PASSAGE SHOWN:
This forum has been archived. All content is frozen. Please use KDE Discuss instead.

performance of eigen

Tags: None
(comma "," separated)
PNSH
Registered Member
Posts
2
Karma
0

performance of eigen

Sun Dec 13, 2009 5:43 am
According to benchmark, eigen is much better than atlas on M * M. However, I tested on some PCs (core duo/core2 quad), eigen 2.0.10/atlas 3.8, single thread.

The results showed M(1500,1500)*N(1500,1500) cost more or less the time on eigen and atlas. Actually, atlas was a little faster.

I also compared matrix element accessing of ublas and eigen dynamic matrices. They are almost the same.

Did I missing any optimizations?

Here are my sample codes and Makefile
Code: Select all
#include <boost/numeric/bindings/traits/ublas_vector.hpp>
#include <boost/numeric/bindings/traits/ublas_sparse.hpp>
#include <boost/numeric/bindings/umfpack/umfpack.hpp>
#include <boost/numeric/ublas/matrix_sparse.hpp>
#include <boost/numeric/ublas/matrix.hpp>
#include <boost/numeric/ublas/io.hpp>
#include <eigen2/Eigen/Core>
#include <eigen2/Eigen/Array>

#include <iostream>
#include <fstream>
#include <ctime>
#include <cstdlib>
namespace ublas = boost::numeric::ublas;
namespace umf = boost::numeric::bindings::umfpack;

using namespace boost::numeric::ublas ;

using std::cout;
using std::endl;
using namespace std;
USING_PART_OF_NAMESPACE_EIGEN


#define N 1000

int main()
{
    ublas::matrix<double, ublas::column_major, ublas::unbounded_array<double> > bm (N,N);
    MatrixXd em(N,N);
    double startt, endt;   
    startt = (double) clock() / CLOCKS_PER_SEC;
    for (int p = 0; p < 100; p++){
    for (int i = 0; i < N; i++){
   for (int j = 0; j < N; j++){
       bm(i, j) = i+j;
   }
    }
    }
    endt = (double) clock() / CLOCKS_PER_SEC;
    cout << (endt - startt)/2 << endl;
    startt = (double) clock() / CLOCKS_PER_SEC;
    for (int p = 0; p < 100; p++){
   for (int i = 0; i < N; i++){
       for (int j = 0; j < N; j++){
      em(i, j) = i+j;
       }
   } 
    }
    endt = (double) clock() / CLOCKS_PER_SEC;
    cout << endt - startt << endl;

}

Code: Select all
#include <eigen2/Eigen/Core>
#include <eigen2/Eigen/Array>

#include <iostream>
#include <fstream>
#include <ctime>
#include <cstdlib>

#ifdef __cplusplus
extern "C" {
#endif

#include <cblas.h>

#ifdef __cplusplus
}
#endif


// import most common Eigen types
using namespace std;
USING_PART_OF_NAMESPACE_EIGEN

#define N 1500

int main(int, char *[])

RECORDS FOR THIS EXERCISE:

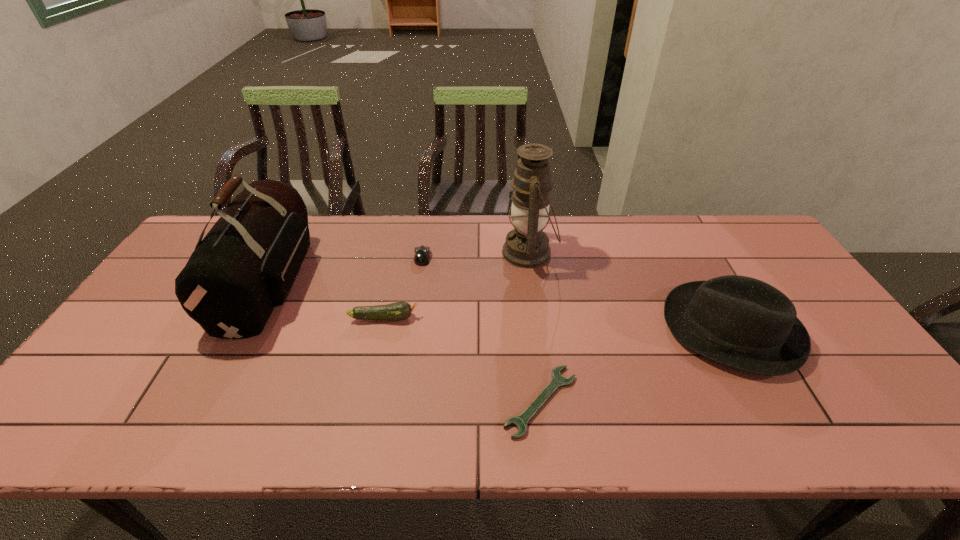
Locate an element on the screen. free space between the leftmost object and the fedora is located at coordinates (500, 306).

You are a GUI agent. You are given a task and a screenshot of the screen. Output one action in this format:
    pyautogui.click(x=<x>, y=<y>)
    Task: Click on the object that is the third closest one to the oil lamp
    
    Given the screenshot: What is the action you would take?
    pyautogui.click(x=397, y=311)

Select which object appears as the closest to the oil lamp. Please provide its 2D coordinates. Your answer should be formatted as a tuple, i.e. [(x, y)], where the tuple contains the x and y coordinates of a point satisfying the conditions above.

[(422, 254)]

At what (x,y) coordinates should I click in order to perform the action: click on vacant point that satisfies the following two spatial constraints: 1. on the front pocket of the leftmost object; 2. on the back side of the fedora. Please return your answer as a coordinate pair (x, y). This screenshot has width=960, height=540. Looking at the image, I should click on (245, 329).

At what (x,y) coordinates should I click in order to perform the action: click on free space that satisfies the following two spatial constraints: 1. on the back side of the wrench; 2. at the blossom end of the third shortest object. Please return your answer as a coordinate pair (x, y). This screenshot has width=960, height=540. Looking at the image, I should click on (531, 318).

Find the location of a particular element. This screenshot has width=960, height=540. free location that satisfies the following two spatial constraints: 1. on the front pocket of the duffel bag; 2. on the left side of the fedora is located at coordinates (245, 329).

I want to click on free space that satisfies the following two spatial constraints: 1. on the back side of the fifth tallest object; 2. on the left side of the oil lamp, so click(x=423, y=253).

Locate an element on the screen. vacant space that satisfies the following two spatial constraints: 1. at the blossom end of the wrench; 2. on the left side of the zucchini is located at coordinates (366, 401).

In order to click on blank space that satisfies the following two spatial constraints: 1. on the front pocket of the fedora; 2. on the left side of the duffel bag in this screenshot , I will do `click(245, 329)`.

* * *

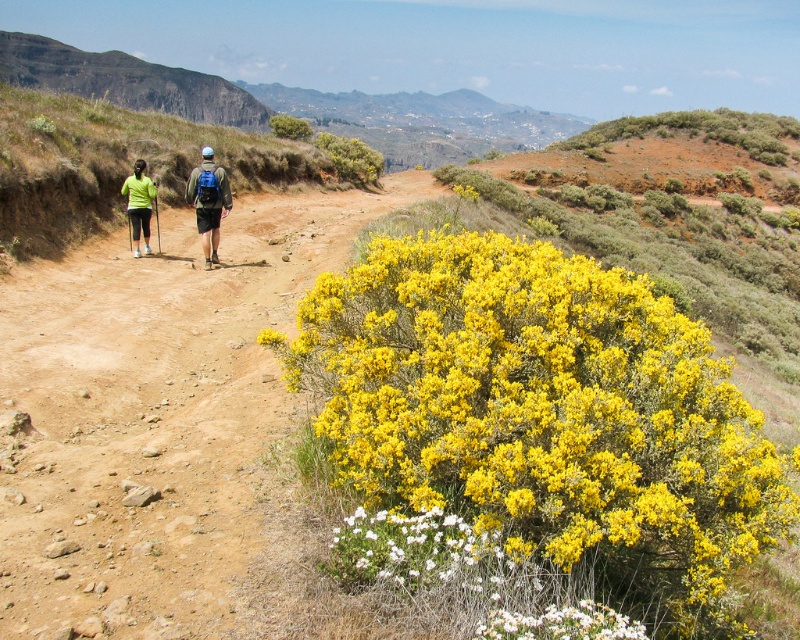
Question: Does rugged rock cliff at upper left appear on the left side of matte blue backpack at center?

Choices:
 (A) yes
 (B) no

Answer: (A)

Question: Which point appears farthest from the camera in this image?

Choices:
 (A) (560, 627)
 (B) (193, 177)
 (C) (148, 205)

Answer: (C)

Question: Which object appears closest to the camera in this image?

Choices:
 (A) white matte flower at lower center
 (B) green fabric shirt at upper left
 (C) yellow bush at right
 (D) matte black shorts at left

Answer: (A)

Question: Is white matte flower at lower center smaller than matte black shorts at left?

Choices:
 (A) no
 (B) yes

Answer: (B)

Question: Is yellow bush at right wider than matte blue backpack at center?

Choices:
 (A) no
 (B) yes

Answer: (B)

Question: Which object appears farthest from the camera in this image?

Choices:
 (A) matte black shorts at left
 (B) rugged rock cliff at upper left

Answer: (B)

PARTS OF THE EXERCISE:
**a)** Transcribe the passage of the Eigen performance thread from "#include <cblas.h>" to "main(int, char *[])".
**b)** Repeat word for word the lines of the listing from the line with "Select which object" to the line with "on (245, 329).".

EXPECTED RESPONSES:
**a)**
#include <cblas.h>

#ifdef __cplusplus
}
#endif


// import most common Eigen types
using namespace std;
USING_PART_OF_NAMESPACE_EIGEN

#define N 1500

int main(int, char *[])

**b)**
Select which object appears as the closest to the oil lamp. Please provide its 2D coordinates. Your answer should be formatted as a tuple, i.e. [(x, y)], where the tuple contains the x and y coordinates of a point satisfying the conditions above.

[(422, 254)]

At what (x,y) coordinates should I click in order to perform the action: click on vacant point that satisfies the following two spatial constraints: 1. on the front pocket of the leftmost object; 2. on the back side of the fedora. Please return your answer as a coordinate pair (x, y). This screenshot has width=960, height=540. Looking at the image, I should click on (245, 329).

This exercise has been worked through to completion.